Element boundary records
*****

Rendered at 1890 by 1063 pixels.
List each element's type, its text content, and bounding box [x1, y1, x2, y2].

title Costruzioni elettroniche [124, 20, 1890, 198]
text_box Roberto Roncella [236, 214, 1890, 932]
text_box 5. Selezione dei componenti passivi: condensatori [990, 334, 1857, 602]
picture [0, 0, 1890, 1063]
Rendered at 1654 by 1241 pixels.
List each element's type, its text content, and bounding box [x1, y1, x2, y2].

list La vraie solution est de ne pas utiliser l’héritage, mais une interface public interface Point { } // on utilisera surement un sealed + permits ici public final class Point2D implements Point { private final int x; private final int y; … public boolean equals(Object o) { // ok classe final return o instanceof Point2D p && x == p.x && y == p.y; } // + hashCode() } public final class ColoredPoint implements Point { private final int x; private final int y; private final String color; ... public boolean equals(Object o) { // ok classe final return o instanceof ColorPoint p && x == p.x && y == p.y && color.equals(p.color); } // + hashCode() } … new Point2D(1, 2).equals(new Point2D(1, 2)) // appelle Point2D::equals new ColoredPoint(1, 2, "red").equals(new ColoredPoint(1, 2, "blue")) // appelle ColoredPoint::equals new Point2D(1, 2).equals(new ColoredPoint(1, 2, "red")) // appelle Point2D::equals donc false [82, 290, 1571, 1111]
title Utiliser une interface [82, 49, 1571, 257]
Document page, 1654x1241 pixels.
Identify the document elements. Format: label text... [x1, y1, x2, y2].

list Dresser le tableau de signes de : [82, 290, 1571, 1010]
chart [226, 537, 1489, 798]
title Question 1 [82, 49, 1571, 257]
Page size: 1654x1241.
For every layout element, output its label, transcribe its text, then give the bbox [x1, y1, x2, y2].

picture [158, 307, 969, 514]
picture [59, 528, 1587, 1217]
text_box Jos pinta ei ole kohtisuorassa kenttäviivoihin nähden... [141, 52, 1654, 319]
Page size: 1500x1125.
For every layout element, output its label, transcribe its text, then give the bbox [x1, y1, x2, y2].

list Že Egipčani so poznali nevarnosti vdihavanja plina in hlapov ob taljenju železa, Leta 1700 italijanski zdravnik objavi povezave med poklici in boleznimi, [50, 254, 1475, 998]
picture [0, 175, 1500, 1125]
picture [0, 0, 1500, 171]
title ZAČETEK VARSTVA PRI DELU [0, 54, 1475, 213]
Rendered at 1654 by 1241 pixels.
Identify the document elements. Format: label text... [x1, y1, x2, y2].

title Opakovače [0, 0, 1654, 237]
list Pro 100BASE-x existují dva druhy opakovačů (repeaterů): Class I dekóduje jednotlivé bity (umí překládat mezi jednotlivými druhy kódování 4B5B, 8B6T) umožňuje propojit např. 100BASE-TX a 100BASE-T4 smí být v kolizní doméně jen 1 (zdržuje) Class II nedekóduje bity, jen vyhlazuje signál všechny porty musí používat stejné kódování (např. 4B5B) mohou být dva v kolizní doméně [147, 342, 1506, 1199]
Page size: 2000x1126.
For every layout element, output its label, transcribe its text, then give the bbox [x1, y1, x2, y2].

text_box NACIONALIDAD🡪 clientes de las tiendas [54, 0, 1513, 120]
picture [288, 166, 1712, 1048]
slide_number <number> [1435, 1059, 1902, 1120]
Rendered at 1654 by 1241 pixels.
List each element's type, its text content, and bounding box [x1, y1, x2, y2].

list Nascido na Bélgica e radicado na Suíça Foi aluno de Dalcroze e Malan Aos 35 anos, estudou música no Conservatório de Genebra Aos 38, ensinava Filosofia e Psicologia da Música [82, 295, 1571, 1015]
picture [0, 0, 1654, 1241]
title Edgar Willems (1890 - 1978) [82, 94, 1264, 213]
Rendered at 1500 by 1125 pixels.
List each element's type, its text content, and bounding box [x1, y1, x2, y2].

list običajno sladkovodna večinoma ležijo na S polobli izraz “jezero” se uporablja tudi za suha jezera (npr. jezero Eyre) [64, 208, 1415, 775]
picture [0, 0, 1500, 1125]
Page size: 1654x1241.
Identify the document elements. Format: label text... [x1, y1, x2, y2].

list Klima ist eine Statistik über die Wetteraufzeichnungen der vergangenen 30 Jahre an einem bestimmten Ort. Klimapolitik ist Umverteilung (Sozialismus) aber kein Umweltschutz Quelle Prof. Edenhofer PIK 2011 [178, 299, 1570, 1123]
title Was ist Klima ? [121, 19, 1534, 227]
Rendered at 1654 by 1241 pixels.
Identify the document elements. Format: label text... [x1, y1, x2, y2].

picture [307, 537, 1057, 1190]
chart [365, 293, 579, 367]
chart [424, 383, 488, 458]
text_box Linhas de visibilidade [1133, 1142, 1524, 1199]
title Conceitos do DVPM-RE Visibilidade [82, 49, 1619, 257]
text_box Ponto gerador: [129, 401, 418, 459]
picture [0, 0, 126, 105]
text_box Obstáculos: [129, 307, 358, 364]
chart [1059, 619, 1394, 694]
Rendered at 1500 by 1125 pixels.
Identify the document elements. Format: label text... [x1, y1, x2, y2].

*****

> Task statement
Copy the entries from the line with "Document page, 1654x1241 pixels." up to and including the line with "text_box Jos pinta", without any changes.

> Written response
Document page, 1654x1241 pixels.
Identify the document elements. Format: label text... [x1, y1, x2, y2].

list Dresser le tableau de signes de : [82, 290, 1571, 1010]
chart [226, 537, 1489, 798]
title Question 1 [82, 49, 1571, 257]
Page size: 1654x1241.
For every layout element, output its label, transcribe its text, then give the bbox [x1, y1, x2, y2].

picture [158, 307, 969, 514]
picture [59, 528, 1587, 1217]
text_box Jos pinta ei ole kohtisuorassa kenttäviivoihin nähden... [141, 52, 1654, 319]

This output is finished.